§ **Problem requirements**:
Select each line in the data below that contains the word "across". Case counts.

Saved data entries
______

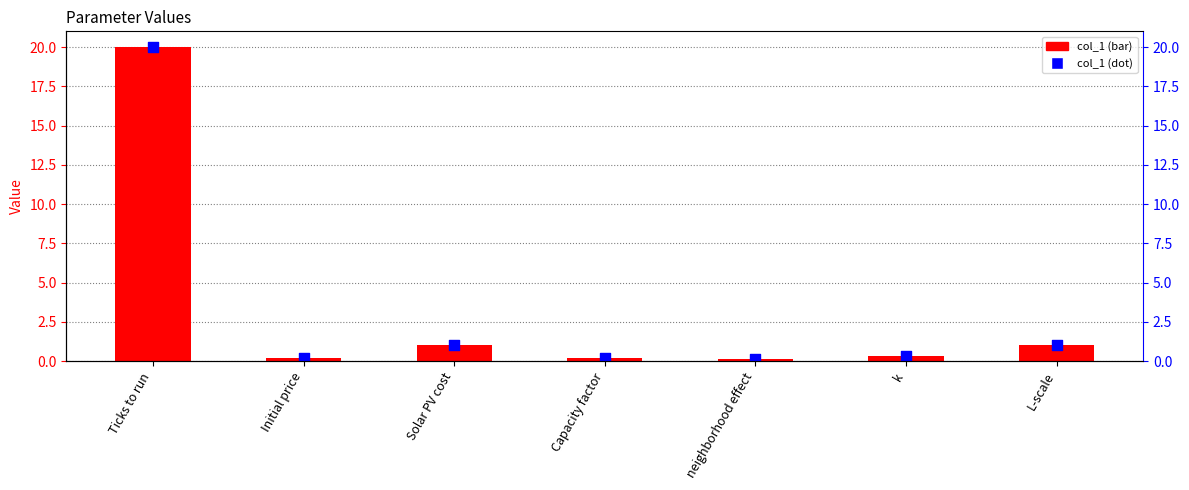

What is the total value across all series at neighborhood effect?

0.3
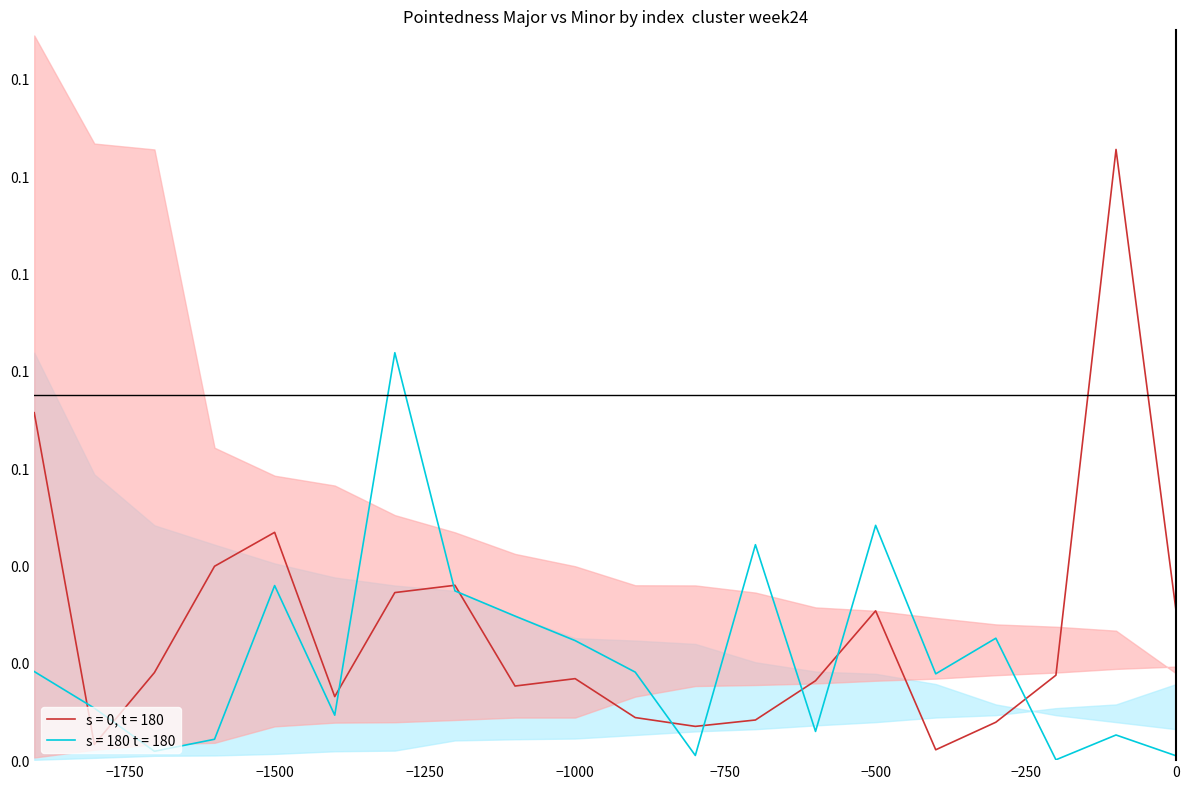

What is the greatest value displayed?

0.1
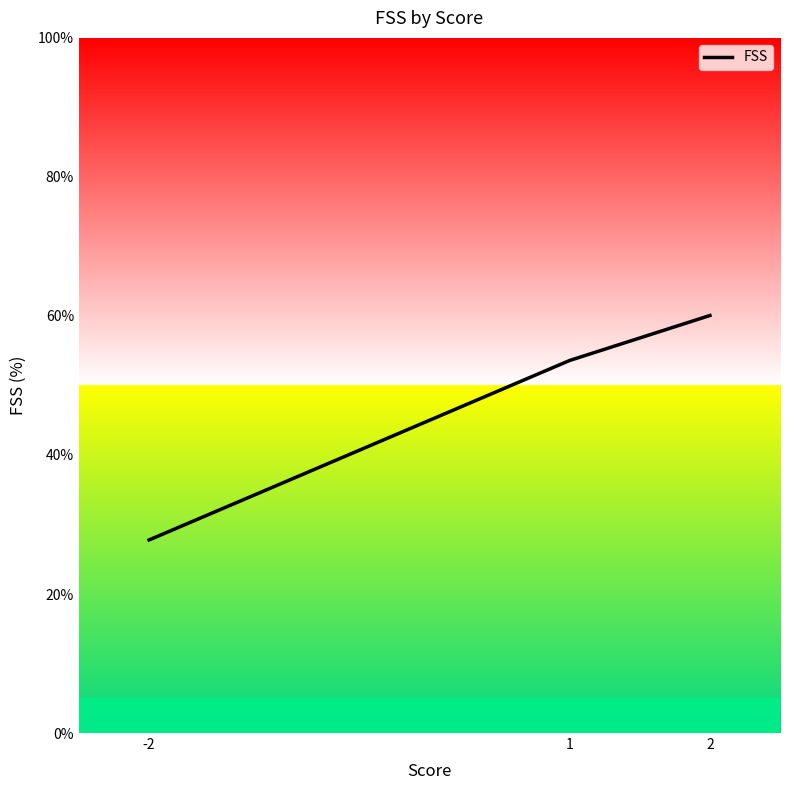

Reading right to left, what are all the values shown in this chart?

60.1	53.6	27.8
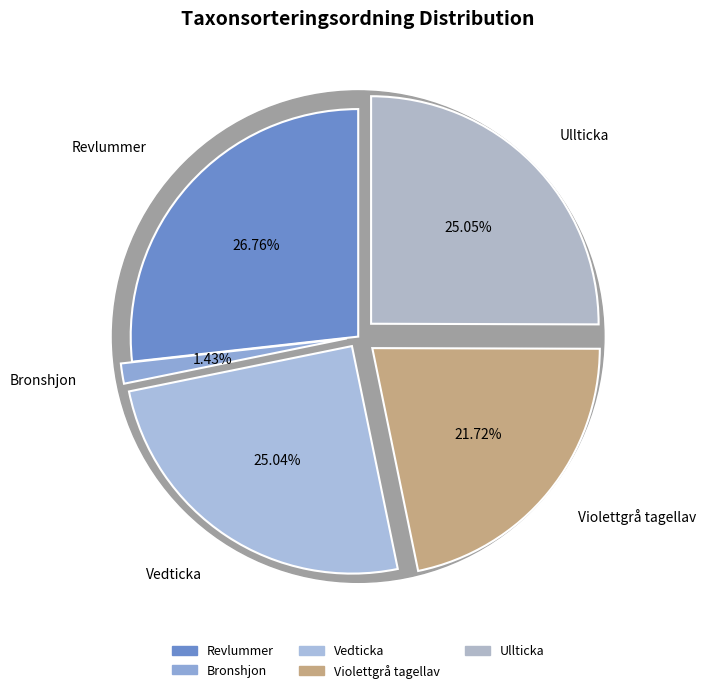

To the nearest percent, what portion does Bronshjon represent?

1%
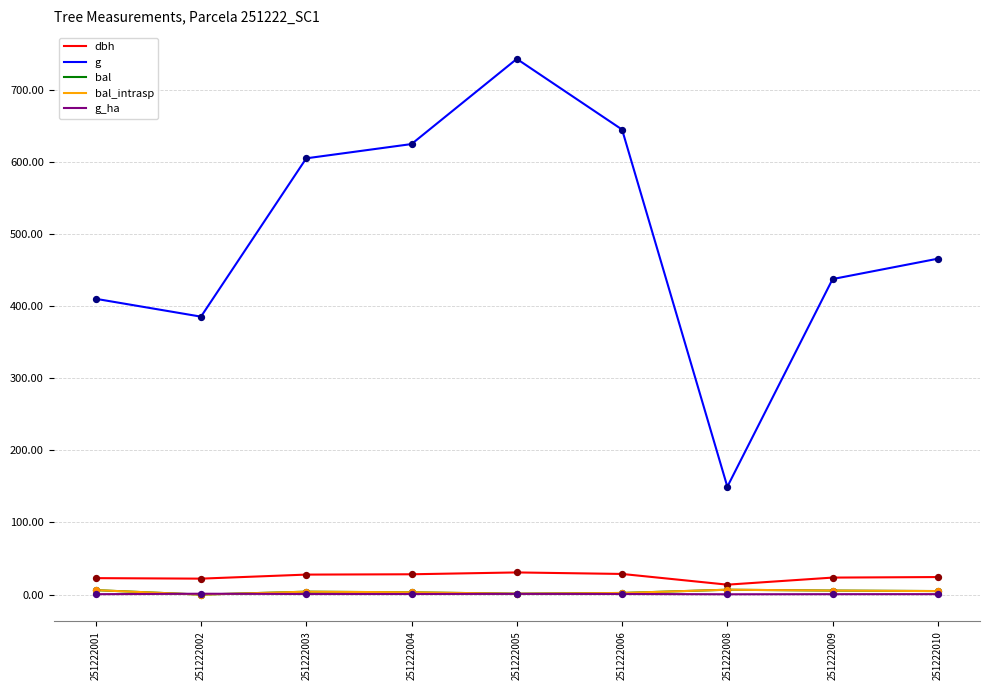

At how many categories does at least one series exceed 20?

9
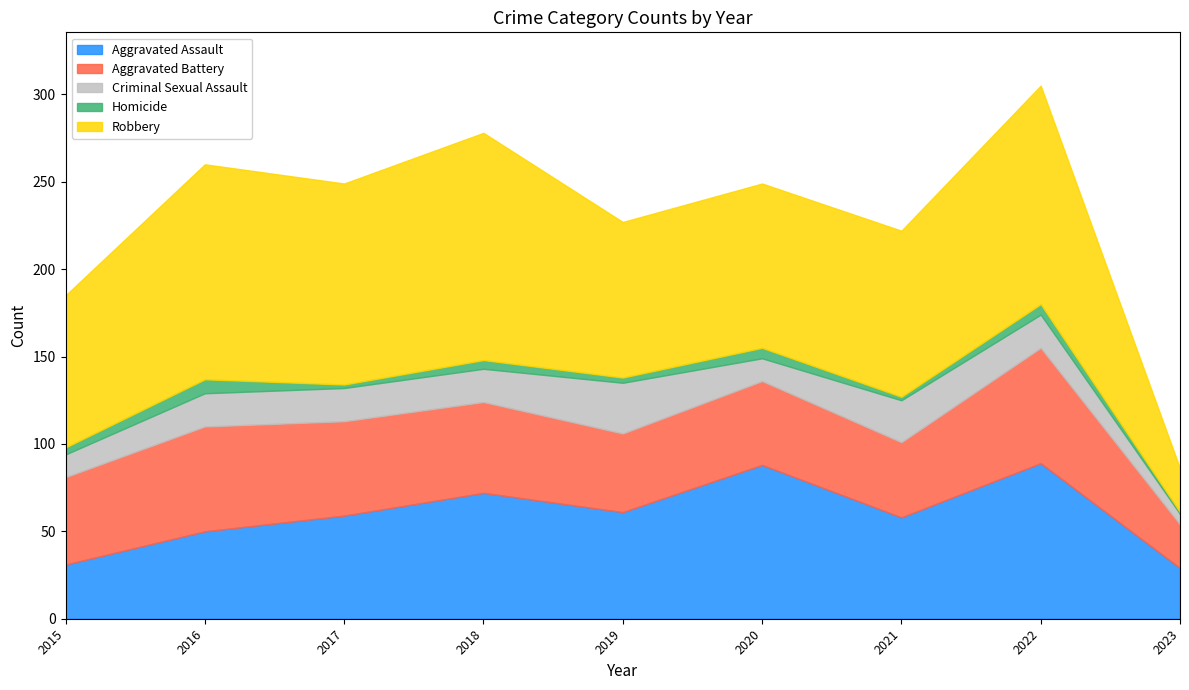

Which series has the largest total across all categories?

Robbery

______

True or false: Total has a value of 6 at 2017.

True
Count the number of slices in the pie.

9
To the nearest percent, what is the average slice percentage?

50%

______

§ **Response area**:
What is the total value across all series at neighborhood effect?
Which series has the largest total across all categories?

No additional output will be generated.